# What are the various respects under which a logic can deviate from classical logic, thus being " non-classical"?

Is it possible to get a synoptic view of the ways in which a logic can, so to say, deviate from classical logic?

I think one can find rather easily a list ( though maybe incomplete) of non-classical logics.

But it seems more difficult to find a presentation of the field that exhibits in a systematic fashion under which respects a logic can be non classical.

The respects I can think of are the following :

(1) type of objects over which quantifiers range --> first order/ second order logic

(2) validity of "ex falso" or not --> paraconsistent logics

(3) use of modal operators, or not --> modal logics

(4) finite or infinite number of premises --> compactness ( not sure of this)
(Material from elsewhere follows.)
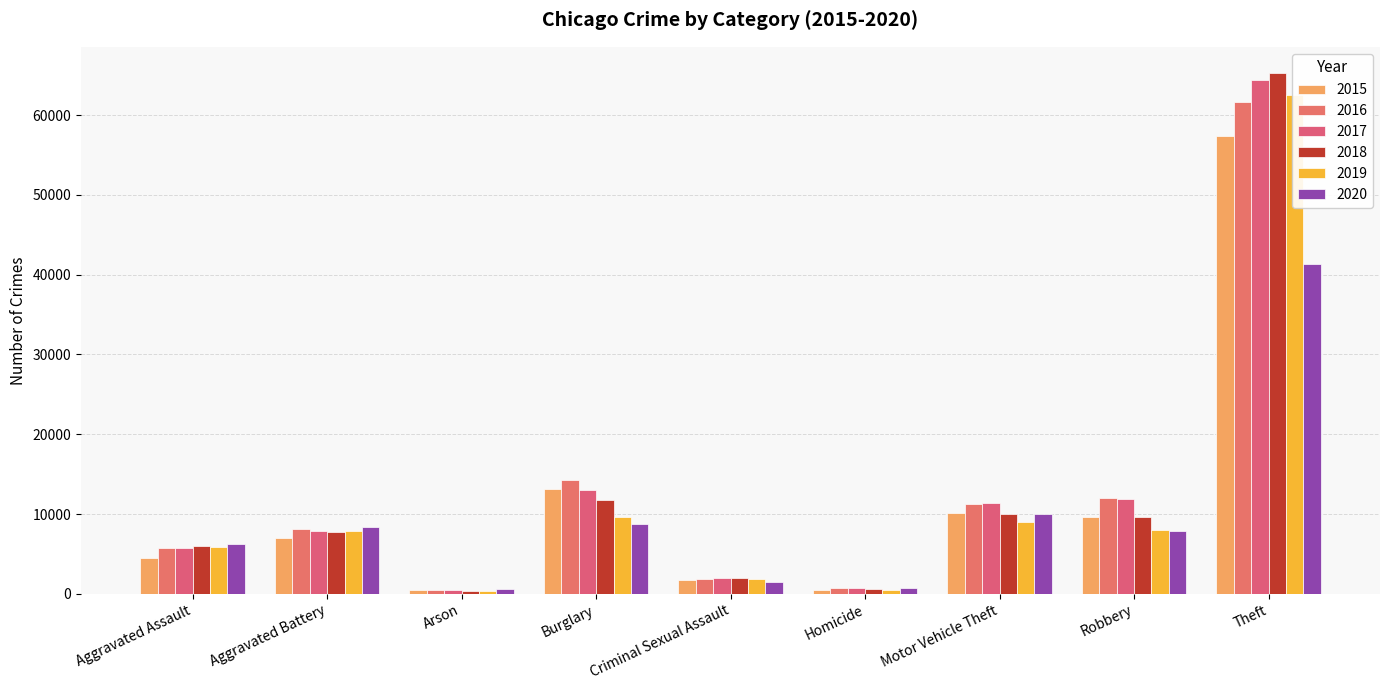

True or false: 2019 has a value of 62494 at Theft.

True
There is an attempt at such a presentation in Theodore Sider's book Logic For Philosophy, but I'd be much interested in other references.

Note : I'm not asking for an absolutely complete list of points of departure from clasical logic; I suppose it would be too long. Rather, what interests me is the systematicity of the presentation.

• Fuzzy logics (where claims can be 'sorta true'. E.g. 'I am tall'), probabilistic logics (claims are not known to be true or false, but we do attach some kind of probability .. not to be confused with fuzzy logics; the fuzziness of 'I am tall' is not a matter of a lack of information, but rather with the vagueness of predicates/slipperyness of concepts), quantum logics (where claims can be both true and false at the same time), infinitary logics (not just number of statements, but also length of statements, and length of derivations) Nov 11, 2020 at 14:24
• There are also 3-valued logics (true, false, and unknown). For a systematic taxonomy, maybe put three-valued logic into a class together with fuzzy logic. But again, I am not too sure how to classify probabilistic logics ... they strike me as more pof a modal logic... closer to a kind of epistemic logic. Nov 11, 2020 at 14:32

• altering the semantics of the logical constants: e.g. intuitionistic logic and minimal logic, where $$\neg$$ does not adhere to the classical truth table semantics, as well as paraconsistent logic, where $$\bot$$ does not "mean" a proposition from which anything may be inferred.